Entries provided:

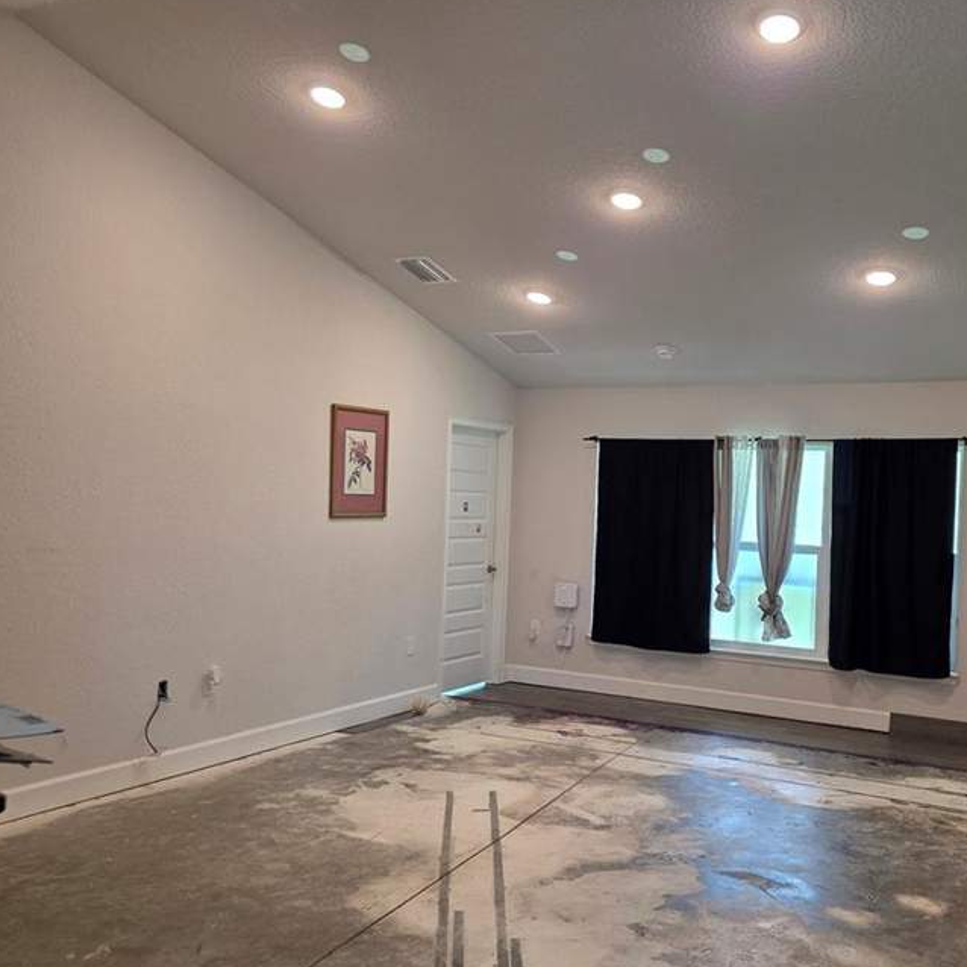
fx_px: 1075
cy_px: 520
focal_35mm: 34
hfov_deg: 48.1
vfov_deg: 48.4
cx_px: 590
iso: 200
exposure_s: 1/120
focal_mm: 6.3
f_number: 1.7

Required work:
Transcribe the whole of the data exactly, minus any pictures.

Solution below:
fx_px: 1075
cy_px: 520
focal_35mm: 34
hfov_deg: 48.1
vfov_deg: 48.4
cx_px: 590
iso: 200
exposure_s: 1/120
focal_mm: 6.3
f_number: 1.7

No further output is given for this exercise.